TASK DESCRIPTION =>
Retype the lines from the first line through the one containing "23: (273, 156)", keeping every character unchanged. Leave the pictures out of your answer.
--------------------------------------------------
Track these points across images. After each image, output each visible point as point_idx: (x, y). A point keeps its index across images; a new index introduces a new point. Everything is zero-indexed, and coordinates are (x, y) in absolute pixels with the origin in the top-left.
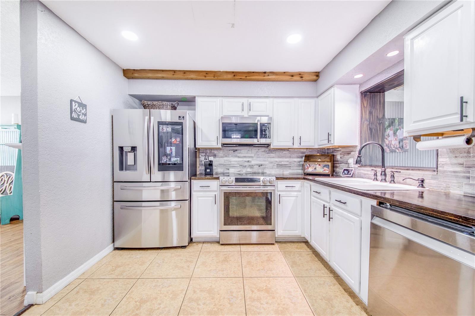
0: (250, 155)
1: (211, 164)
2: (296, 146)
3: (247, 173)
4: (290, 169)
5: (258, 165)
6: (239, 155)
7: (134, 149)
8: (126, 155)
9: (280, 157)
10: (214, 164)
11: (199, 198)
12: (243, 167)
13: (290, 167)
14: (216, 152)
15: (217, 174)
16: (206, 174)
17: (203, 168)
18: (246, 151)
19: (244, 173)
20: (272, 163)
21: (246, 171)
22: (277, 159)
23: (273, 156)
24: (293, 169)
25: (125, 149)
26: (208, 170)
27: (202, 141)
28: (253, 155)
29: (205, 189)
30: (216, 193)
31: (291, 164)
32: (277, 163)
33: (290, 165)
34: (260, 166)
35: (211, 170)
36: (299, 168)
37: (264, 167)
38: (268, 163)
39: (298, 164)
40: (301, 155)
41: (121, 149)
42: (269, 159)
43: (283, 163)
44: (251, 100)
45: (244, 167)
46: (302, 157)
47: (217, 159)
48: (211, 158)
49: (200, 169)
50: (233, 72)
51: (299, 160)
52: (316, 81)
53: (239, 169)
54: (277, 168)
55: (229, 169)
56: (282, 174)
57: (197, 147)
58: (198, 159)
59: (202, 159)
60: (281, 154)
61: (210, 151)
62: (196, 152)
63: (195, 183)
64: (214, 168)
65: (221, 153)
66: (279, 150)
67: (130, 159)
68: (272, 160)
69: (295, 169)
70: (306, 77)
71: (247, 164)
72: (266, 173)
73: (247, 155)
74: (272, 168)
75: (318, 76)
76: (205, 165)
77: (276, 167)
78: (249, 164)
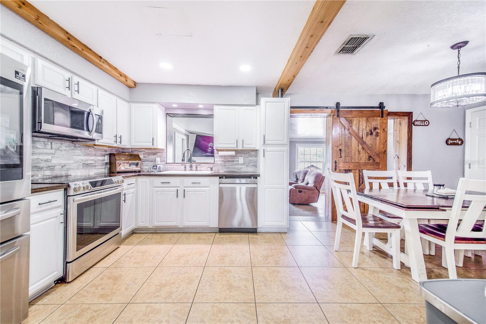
3: (45, 177)
4: (95, 169)
5: (61, 165)
9: (86, 155)
12: (37, 169)
13: (95, 166)
19: (40, 179)
20: (77, 162)
21: (43, 175)
22: (83, 158)
23: (78, 154)
24: (98, 169)
31: (96, 163)
32: (83, 162)
33: (95, 165)
36: (103, 167)
37: (68, 167)
38: (72, 162)
39: (101, 163)
40: (104, 153)
42: (75, 157)
43: (89, 162)
45: (40, 169)
46: (104, 156)
51: (102, 158)
54: (83, 168)
56: (88, 175)
60: (87, 151)
66: (85, 147)
69: (99, 168)
72: (71, 175)
74: (78, 169)
77: (81, 167)
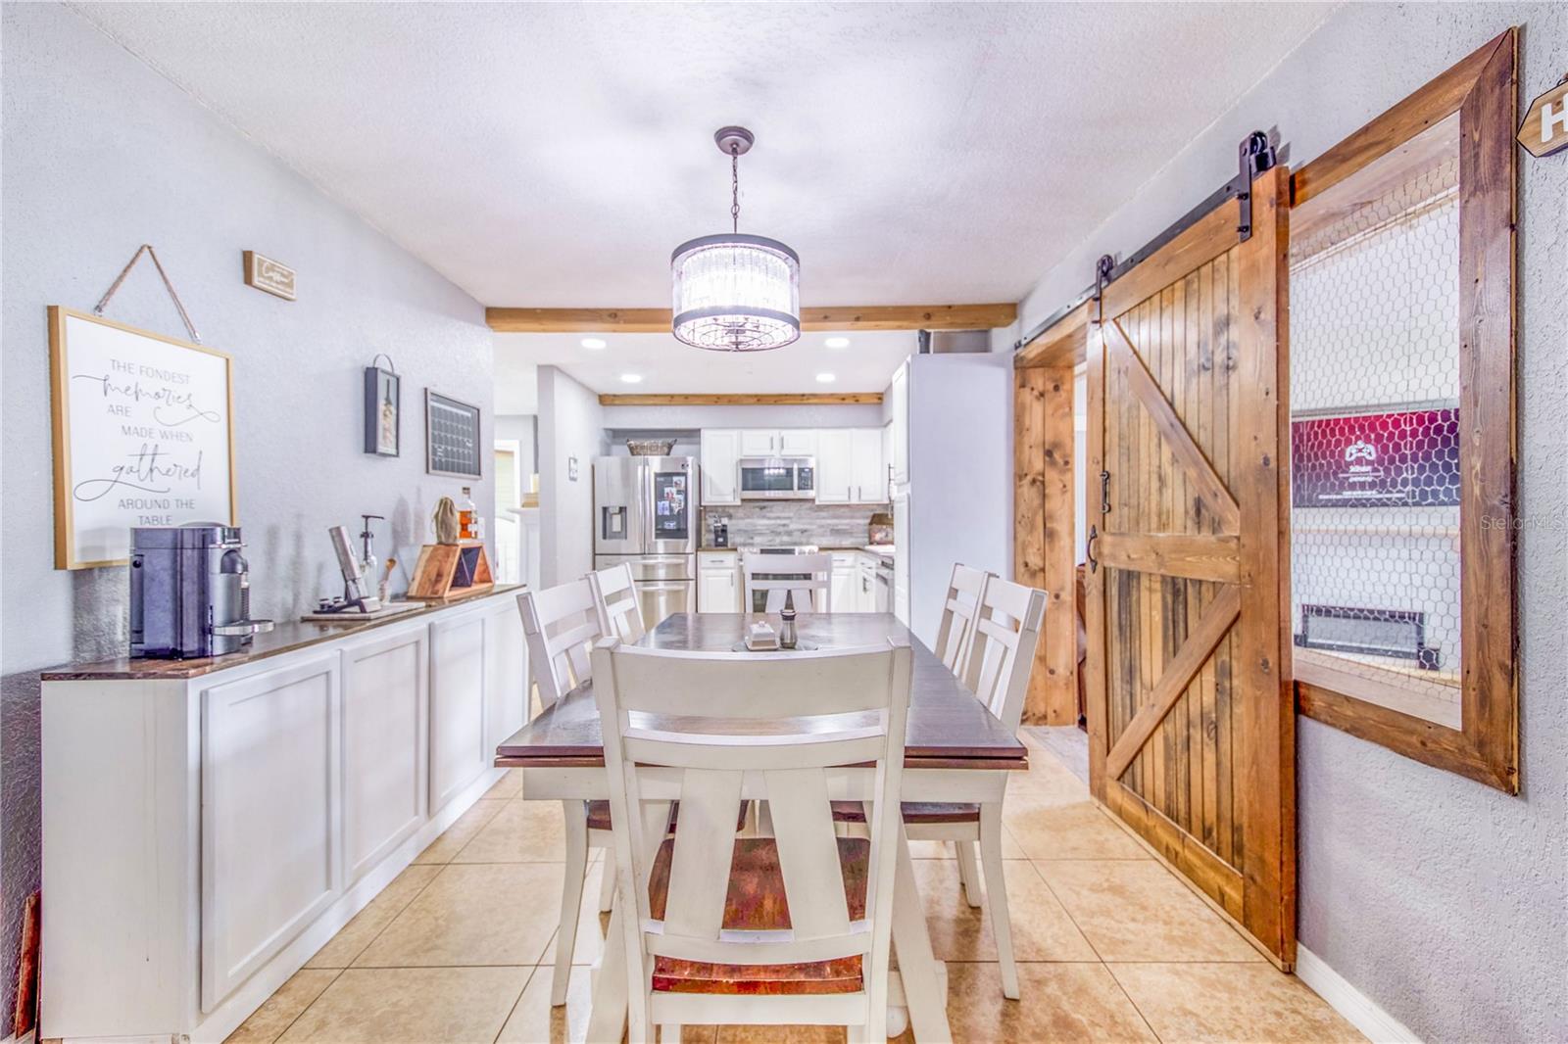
0: (786, 515)
1: (724, 530)
2: (854, 501)
6: (768, 515)
7: (622, 510)
8: (611, 518)
9: (830, 518)
10: (729, 529)
11: (710, 579)
14: (731, 511)
15: (733, 544)
16: (718, 545)
17: (713, 536)
18: (780, 508)
20: (822, 526)
22: (829, 521)
23: (821, 517)
25: (611, 510)
26: (721, 540)
27: (711, 494)
28: (791, 515)
29: (718, 565)
30: (733, 571)
32: (830, 527)
34: (803, 531)
35: (726, 539)
39: (862, 527)
41: (605, 510)
42: (818, 521)
43: (840, 527)
44: (784, 433)
47: (734, 522)
48: (725, 521)
49: (708, 537)
50: (756, 396)
52: (881, 404)
53: (770, 538)
55: (752, 538)
56: (831, 542)
57: (703, 504)
58: (703, 522)
59: (711, 522)
60: (834, 513)
61: (724, 510)
62: (702, 512)
63: (702, 555)
64: (729, 536)
65: (740, 513)
66: (830, 508)
67: (616, 524)
68: (824, 522)
70: (862, 400)
71: (781, 529)
73: (783, 515)
75: (880, 399)
76: (716, 532)
77: (829, 533)
78: (786, 528)
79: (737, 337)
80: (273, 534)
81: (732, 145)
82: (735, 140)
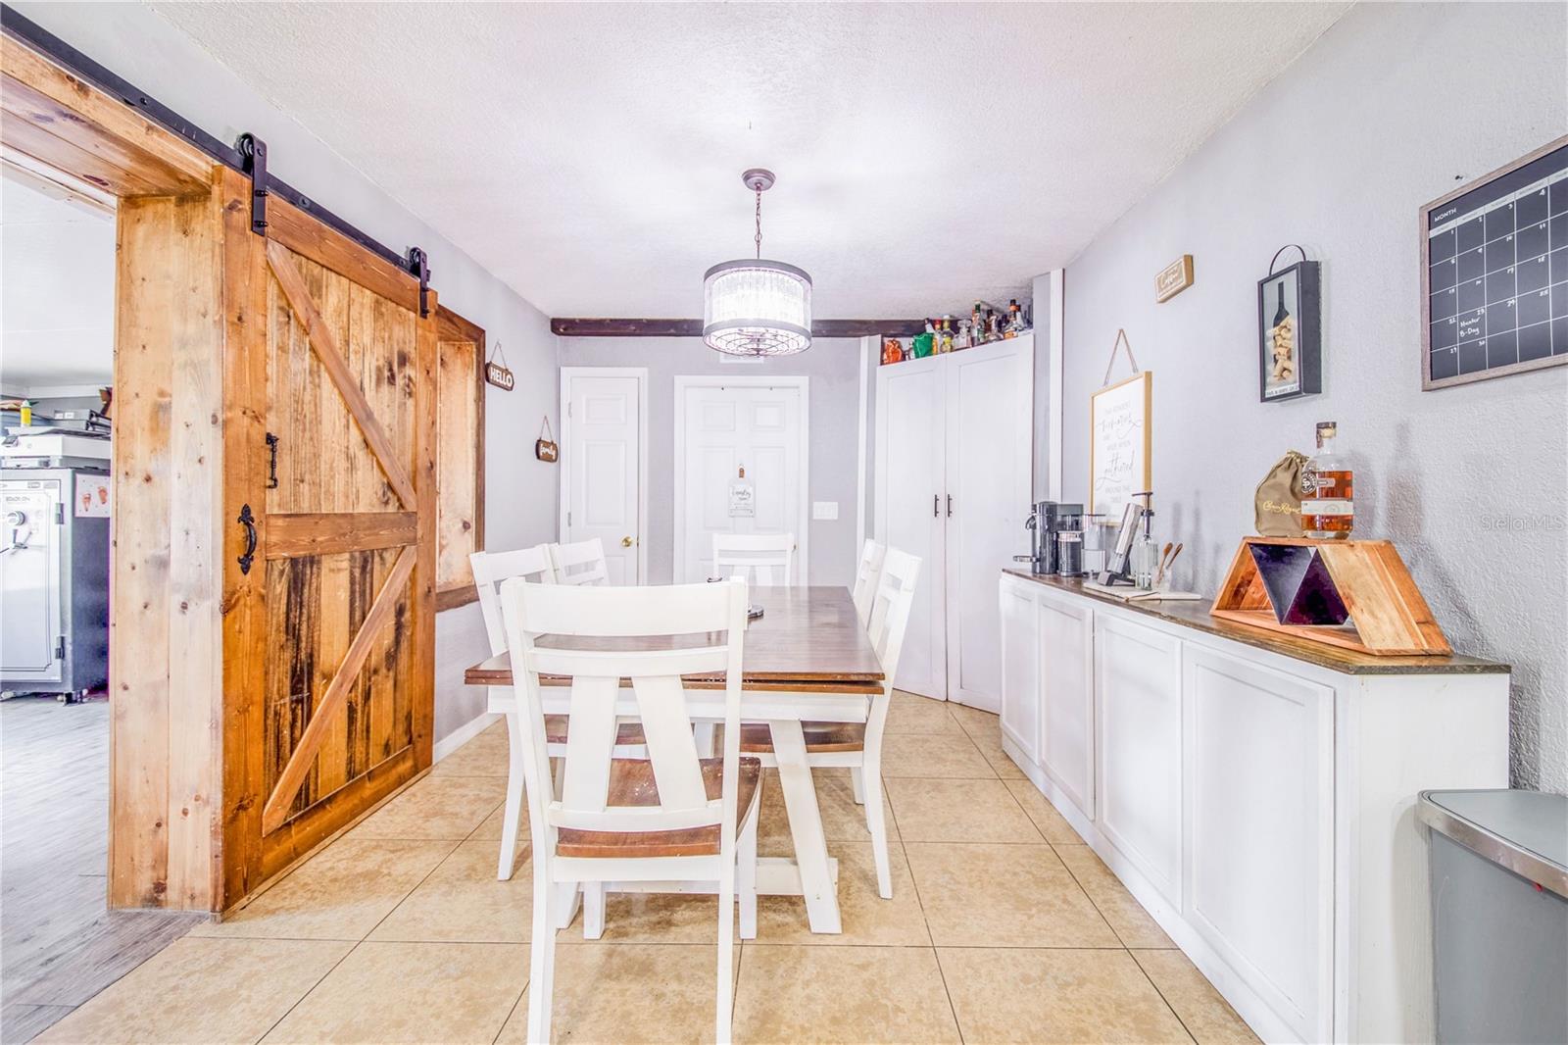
79: (758, 345)
80: (1177, 511)
81: (756, 184)
82: (758, 180)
--------------------------------------------------
RESPONSE TO THIS TASK =>
Track these points across images. After each image, output each visible point as point_idx: (x, y). A point keeps its index across images; a new index introduces a new point. Everything is zero-indexed, and coordinates are (x, y) in absolute pixels with the origin in the top-left.
0: (250, 155)
1: (211, 164)
2: (296, 146)
3: (247, 173)
4: (290, 169)
5: (258, 165)
6: (239, 155)
7: (134, 149)
8: (126, 155)
9: (280, 157)
10: (214, 164)
11: (199, 198)
12: (243, 167)
13: (290, 167)
14: (216, 152)
15: (217, 174)
16: (206, 174)
17: (203, 168)
18: (246, 151)
19: (244, 173)
20: (272, 163)
21: (246, 171)
22: (277, 159)
23: (273, 156)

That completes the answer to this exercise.